- **À VOUS**: Dans l'extrait sur l'accord de Washington, condensez sous forme de liste le paragraphe qui commence par « L’un des volets les plus commentés » sans perdre ses faits principaux.

- **EXTRAIT CHOISI**:
++++++++

Richesses souterraines et arbitrage des intérêts miniers
L’un des volets les plus commentés du texte concerne la facilitation de l’accès des compagnies américaines au cobalt et au coltan de la RDC. Washington défend une lecture sécuritaire : formaliser les circuits d’exportation, c’est priver les groupes rebelles de leur principale manne. À Brazzaville, cette évolution est observée avec circonspection mais sans hostilité, tant la diversification des débouchés régionaux pourrait dynamiser les corridors logistiques qui convergent vers le port de Pointe-Noire. La Zone économique spéciale de Maloukou, dont l’extension a été actée en février, se prépare ainsi à accueillir des ateliers de première transformation des minerais, étape susceptible de créer un millier d’emplois qualifiés, selon l’Agence congolaise pour la promotion des investissements.
Multilatéralisme africain et diplomatie du réalisme
La félicitation adressée par le président Sassou Nguesso à ses homologues Félix Tshisekedi et Paul Kagame, relayée par la présidence congolaise, souligne une convergence rare : l’Afrique centrale entend se réapproprier la narration de sa sécurité collective. Plusieurs chancelleries saluent la tenue prochaine, à Brazzaville, d’un segment ministériel de la Conférence internationale sur la région des Grands Lacs consacré à la mise en œuvre de l’accord. « Notre objectif est de créer un écosystème de confiance, adossé à des mécanismes africains et renforcé par nos partenaires », insiste le ministre congolais des Affaires étrangères Jean-Claude Gakosso. Les bailleurs, Banque africaine de développement en tête, voient dans cette séquence une fenêtre pour accélérer les projets d’infrastructures transfrontalières, tandis que l’Union européenne envisage un appui financier destiné à soutenir le démantèlement volontaire des groupes armés.
Perspectives : l’accalmie comme matrice de nouvelles coopérations
À Washington, certains observateurs soupèsent déjà la capacité réelle de l’accord à survivre aux dynamiques électorales à Kinshasa comme à Kigali. Du côté de Brazzaville, on affiche un optimisme prudent mais résolu. Le chef de l’État a instruit le gouvernement d’actualiser la stratégie nationale de sécurité, afin d’y intégrer les paramètres issus du cessez-le-feu et de prévoir un volet humanitaire renforcé en faveur des déplacés qui souhaiteraient regagner leurs provinces d’origine. En parallèle, la diplomatie congolaise prépare une initiative visant à inscrire, à l’agenda de l’Union africaine 2025, une charte régionale pour la gestion durable des minerais stratégiques. Autant d’indicateurs qui laissent penser que l’accord de Washington, au-delà de l’effet d’annonce, pourrait bien marquer le début d’une normalisation progressive, ouvrant la voie à cette paix « durable parce que profitable à tous » que Denis Sassou Nguesso appelle de ses vœux.

++++++++

- **Entrées enregistrées**:
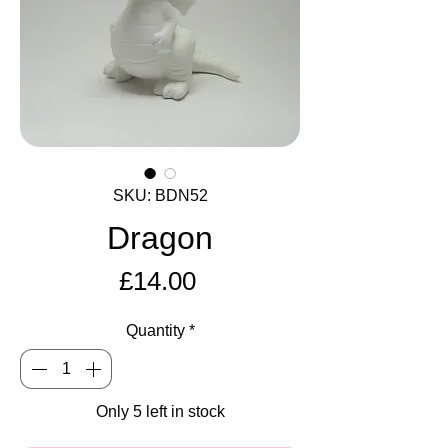
SKU: BDN52
Dragon
Price
£14.00
Quantity
*
Only 5 left in stock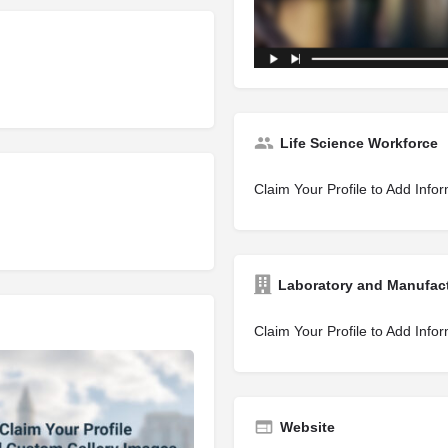
Life Science Workforce
Claim Your Profile to Add Info
Laboratory and Manufac
Claim Your Profile to Add Info
Website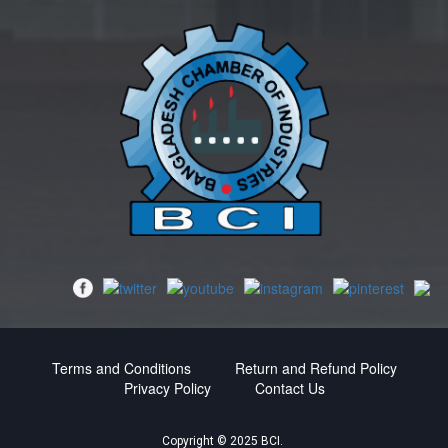
Terms and Conditions
Return and Refund Policy
Privacy Policy
Contact Us
Copyright © 2025 BCI.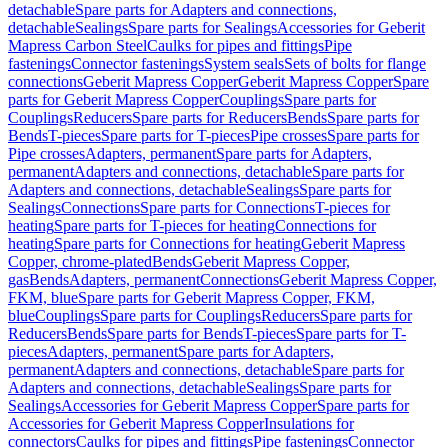
detachable
Spare parts for Adapters and connections,
detachable
Sealings
Spare parts for Sealings
Accessories for Geberit
Mapress Carbon Steel
Caulks for pipes and fittings
Pipe
fastenings
Connector fastenings
System seals
Sets of bolts for flange
connections
Geberit Mapress Copper
Geberit Mapress Copper
Spare
parts for Geberit Mapress Copper
Couplings
Spare parts for
Couplings
Reducers
Spare parts for Reducers
Bends
Spare parts for
Bends
T-pieces
Spare parts for T-pieces
Pipe crosses
Spare parts for
Pipe crosses
Adapters, permanent
Spare parts for Adapters,
permanent
Adapters and connections, detachable
Spare parts for
Adapters and connections, detachable
Sealings
Spare parts for
Sealings
Connections
Spare parts for Connections
T-pieces for
heating
Spare parts for T-pieces for heating
Connections for
heating
Spare parts for Connections for heating
Geberit Mapress
Copper, chrome-plated
Bends
Geberit Mapress Copper,
gas
Bends
Adapters, permanent
Connections
Geberit Mapress Copper,
FKM, blue
Spare parts for Geberit Mapress Copper, FKM,
blue
Couplings
Spare parts for Couplings
Reducers
Spare parts for
Reducers
Bends
Spare parts for Bends
T-pieces
Spare parts for T-
pieces
Adapters, permanent
Spare parts for Adapters,
permanent
Adapters and connections, detachable
Spare parts for
Adapters and connections, detachable
Sealings
Spare parts for
Sealings
Accessories for Geberit Mapress Copper
Spare parts for
Accessories for Geberit Mapress Copper
Insulations for
connectors
Caulks for pipes and fittings
Pipe fastenings
Connector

++++++++

- **CORRIGÉ**:
- Le texte facilite l'accès des compagnies américaines au cobalt et au coltan de la RDC, ce qui en fait l'un de ses volets les plus commentés.
- Washington en fait une lecture sécuritaire : formaliser les circuits d'exportation priverait les groupes rebelles de leur principale manne.
- Brazzaville observe cette évolution avec circonspection mais sans hostilité, car la diversification des débouchés régionaux pourrait dynamiser les corridors logistiques qui convergent vers le port de Pointe-Noire.
- La Zone économique spéciale de Maloukou, dont l'extension a été actée en février, se prépare à accueillir des ateliers de première transformation des minerais.
- Selon l'Agence congolaise pour la promotion des investissements, cette étape pourrait créer un millier d'emplois qualifiés.